Working on a safer Haven
More security, interior upgrades are planned for Sooner Haven
Two weeks after Margaret Ellington moved into Sooner Haven Apartments, a stray bullet fired from a moving vehicle shattered a window in her living room.
Ellington wasn’t hurt in the 2009 shooting. Police told her the intended targets were neighbors two doors down. Three other apartments were hit by gunfire in the same incident. She never heard of anyone being arrested.
Though frightened, Ellington stayed at Sooner Haven, but the violence continued.
Since 2011, there have been six homicides at the 150-unit public housing complex. The one- and two-bedroom apartments are scattered among more than a dozen buildings that spread over half a city block bounded by NE 36 on the north, Lottie Avenue on west and Prospect Avenue on the east.
Ellington, 49, said recent improvements seem to be making the complex safer, especially a series of security upgrades paid for with federal money.
“Now that we have security cameras and more lighting and the cameras are facing the doors and the streets, it’s easier for the security officers to see what is going on,” Ellington said. But it hasn’t ended the killing. Last month, Devonte Ellison, 25, died three days after being shot at the complex. Police arrested Ellison’s girlfriend, Renita Keshawn Wells, 24, on a murder complaint. Criminal charges against Wells are pending.
In none of the other five homicides has the killer been convicted of a crime. In three of those cases,
police haven’t made an arrest. In two more, police arrested suspects but prosecutors dropped charges against them.
Cases go unsolved
An investigation completed last year by
The Oklahoman showed the apartment complex is located in a six-square-mile patch of the city where homicides are rarely solved. An analysis show that between Jan. 1, 2008, and June 30, 2015, 46 people were killed in the area bounded by NE 10, NE 36, N Lincoln Boulevard and Interstate 35.
Of those 46 cases, 31, or about two-thirds, failed to result in a conviction — nearly 20 percentage points higher than the rate at which homicides go unsolved citywide.
In recent years, the complex has been the scene of numerous shootings and other violent incidents, the target of police sweeps and a source of frustration of the local council member, John Pettis Jr., who at one point said he was “absolutely fed up” with crime in the area.
While he acknowledged the complex isn’t a perfect place, Mark Gillett, executive director of the Oklahoma Housing Authority, said more upgrades are coming soon for individual apartments.
The complex already used money from the U.S. Department of Housing and Urban Development to install lighting and new surveillance cameras. A fence that made the apartments unattractive has been removed.
The complex also recently received approval to renovate its 1970s-era apartments using more federal money.
“Sooner Haven is going to go through a major transformation over the next couple of years,” Gillett said. “We’re going to rehab the interiors of each unit ... with new cabinets, new flooring, new fixtures in the bathrooms and the kitchens and also on the outsides to give the residences more of a community feel, more of a home feel.”

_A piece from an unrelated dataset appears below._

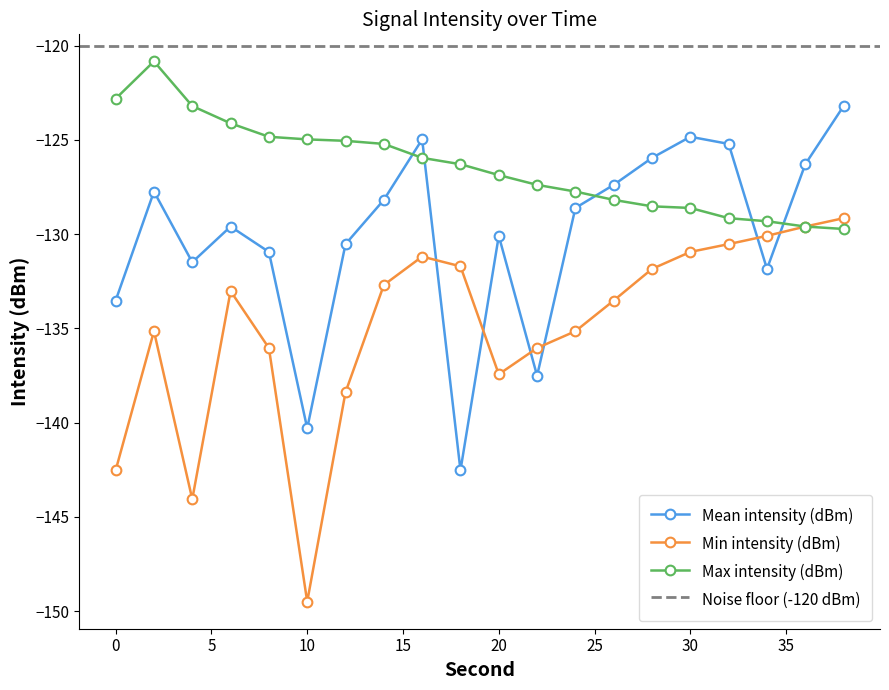

What are all the series names shown in the legend?

Mean intensity (dBm), Min intensity (dBm), Max intensity (dBm)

On a recent warm summer morning, children tossed a football on a lawn outside of an apartment. Adults sat in lawn chairs watching children play on one of the complex’s two recently upgraded playgrounds.

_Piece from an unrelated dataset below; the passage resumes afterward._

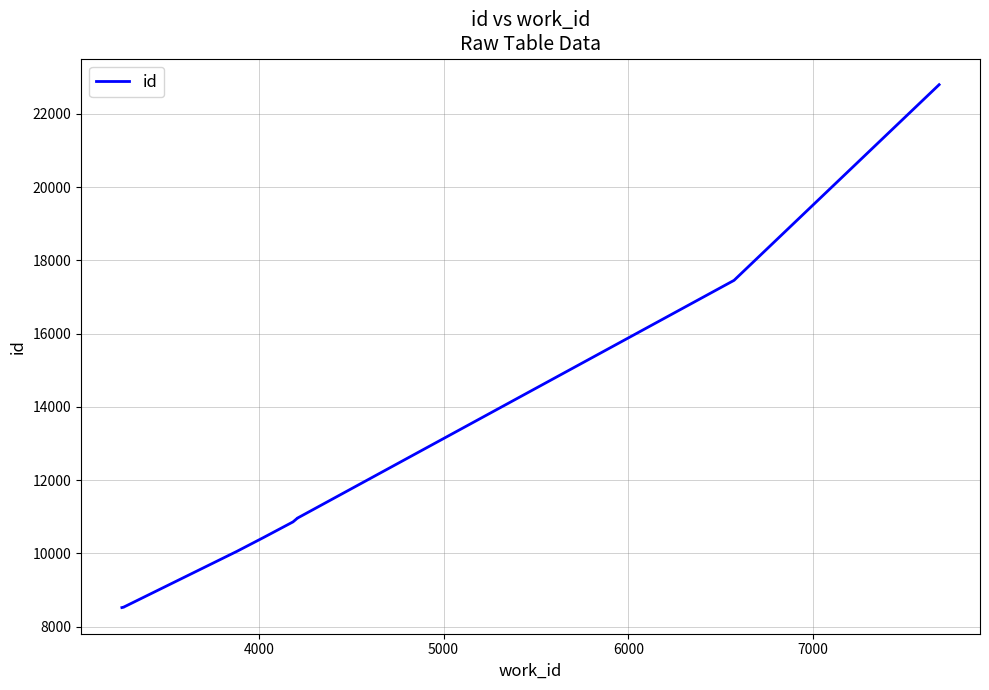

What is the label of the 6th point from the right?

7000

For Rose Etta Garza, 73, Sooner Haven has been a good place. She moved to the public housing apartments about 23 years ago.
“I haven’t had too many problems over here,” said Garza, who said she was recovering from an alcohol addiction when she moved from Lawton to Sooner Haven in 1994.
Garza, who lives in a one-bedroom apartment near the front office, said she hears a fight from time to time, but hasn’t seen much crime.
“It’s not any worse here than any place else,” Garza said.